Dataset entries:
:::::
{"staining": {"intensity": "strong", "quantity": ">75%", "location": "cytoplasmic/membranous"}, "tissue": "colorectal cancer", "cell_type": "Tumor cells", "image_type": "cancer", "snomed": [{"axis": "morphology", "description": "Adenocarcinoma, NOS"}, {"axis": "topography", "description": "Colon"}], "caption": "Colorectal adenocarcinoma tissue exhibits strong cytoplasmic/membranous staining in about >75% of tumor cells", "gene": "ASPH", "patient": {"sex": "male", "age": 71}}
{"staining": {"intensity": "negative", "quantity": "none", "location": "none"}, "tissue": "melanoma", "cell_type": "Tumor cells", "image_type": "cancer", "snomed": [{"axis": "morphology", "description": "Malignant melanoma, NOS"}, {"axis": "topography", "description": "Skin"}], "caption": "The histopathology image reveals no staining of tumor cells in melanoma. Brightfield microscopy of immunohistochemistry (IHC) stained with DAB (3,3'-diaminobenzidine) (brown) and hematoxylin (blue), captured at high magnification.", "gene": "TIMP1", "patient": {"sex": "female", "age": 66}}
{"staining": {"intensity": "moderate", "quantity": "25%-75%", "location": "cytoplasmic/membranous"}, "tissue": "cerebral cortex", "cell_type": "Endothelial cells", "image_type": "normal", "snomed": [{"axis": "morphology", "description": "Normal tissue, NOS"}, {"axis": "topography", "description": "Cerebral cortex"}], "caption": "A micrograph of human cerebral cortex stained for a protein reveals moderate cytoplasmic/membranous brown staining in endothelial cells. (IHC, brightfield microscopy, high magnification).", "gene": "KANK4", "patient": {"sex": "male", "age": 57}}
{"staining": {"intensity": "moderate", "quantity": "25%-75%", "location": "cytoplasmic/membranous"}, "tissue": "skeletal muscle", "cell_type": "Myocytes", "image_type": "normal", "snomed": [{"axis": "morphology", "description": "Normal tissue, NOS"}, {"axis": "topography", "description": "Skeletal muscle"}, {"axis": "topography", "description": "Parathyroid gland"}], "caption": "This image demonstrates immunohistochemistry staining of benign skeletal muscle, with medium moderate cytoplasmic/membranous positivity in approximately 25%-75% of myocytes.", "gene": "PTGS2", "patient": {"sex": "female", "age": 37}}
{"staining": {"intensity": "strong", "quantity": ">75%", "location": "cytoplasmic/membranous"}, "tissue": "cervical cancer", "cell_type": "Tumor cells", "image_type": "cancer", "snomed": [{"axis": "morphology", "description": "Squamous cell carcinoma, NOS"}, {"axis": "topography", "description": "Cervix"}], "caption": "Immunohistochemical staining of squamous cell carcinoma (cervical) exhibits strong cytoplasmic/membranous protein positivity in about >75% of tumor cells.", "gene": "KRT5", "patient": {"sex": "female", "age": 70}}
:::::
Task directions ▸
May I have all of the records repeated exactly?

Result for this exercise ▸
{"staining": {"intensity": "strong", "quantity": ">75%", "location": "cytoplasmic/membranous"}, "tissue": "colorectal cancer", "cell_type": "Tumor cells", "image_type": "cancer", "snomed": [{"axis": "morphology", "description": "Adenocarcinoma, NOS"}, {"axis": "topography", "description": "Colon"}], "caption": "Colorectal adenocarcinoma tissue exhibits strong cytoplasmic/membranous staining in about >75% of tumor cells", "gene": "ASPH", "patient": {"sex": "male", "age": 71}}
{"staining": {"intensity": "negative", "quantity": "none", "location": "none"}, "tissue": "melanoma", "cell_type": "Tumor cells", "image_type": "cancer", "snomed": [{"axis": "morphology", "description": "Malignant melanoma, NOS"}, {"axis": "topography", "description": "Skin"}], "caption": "The histopathology image reveals no staining of tumor cells in melanoma. Brightfield microscopy of immunohistochemistry (IHC) stained with DAB (3,3'-diaminobenzidine) (brown) and hematoxylin (blue), captured at high magnification.", "gene": "TIMP1", "patient": {"sex": "female", "age": 66}}
{"staining": {"intensity": "moderate", "quantity": "25%-75%", "location": "cytoplasmic/membranous"}, "tissue": "cerebral cortex", "cell_type": "Endothelial cells", "image_type": "normal", "snomed": [{"axis": "morphology", "description": "Normal tissue, NOS"}, {"axis": "topography", "description": "Cerebral cortex"}], "caption": "A micrograph of human cerebral cortex stained for a protein reveals moderate cytoplasmic/membranous brown staining in endothelial cells. (IHC, brightfield microscopy, high magnification).", "gene": "KANK4", "patient": {"sex": "male", "age": 57}}
{"staining": {"intensity": "moderate", "quantity": "25%-75%", "location": "cytoplasmic/membranous"}, "tissue": "skeletal muscle", "cell_type": "Myocytes", "image_type": "normal", "snomed": [{"axis": "morphology", "description": "Normal tissue, NOS"}, {"axis": "topography", "description": "Skeletal muscle"}, {"axis": "topography", "description": "Parathyroid gland"}], "caption": "This image demonstrates immunohistochemistry staining of benign skeletal muscle, with medium moderate cytoplasmic/membranous positivity in approximately 25%-75% of myocytes.", "gene": "PTGS2", "patient": {"sex": "female", "age": 37}}
{"staining": {"intensity": "strong", "quantity": ">75%", "location": "cytoplasmic/membranous"}, "tissue": "cervical cancer", "cell_type": "Tumor cells", "image_type": "cancer", "snomed": [{"axis": "morphology", "description": "Squamous cell carcinoma, NOS"}, {"axis": "topography", "description": "Cervix"}], "caption": "Immunohistochemical staining of squamous cell carcinoma (cervical) exhibits strong cytoplasmic/membranous protein positivity in about >75% of tumor cells.", "gene": "KRT5", "patient": {"sex": "female", "age": 70}}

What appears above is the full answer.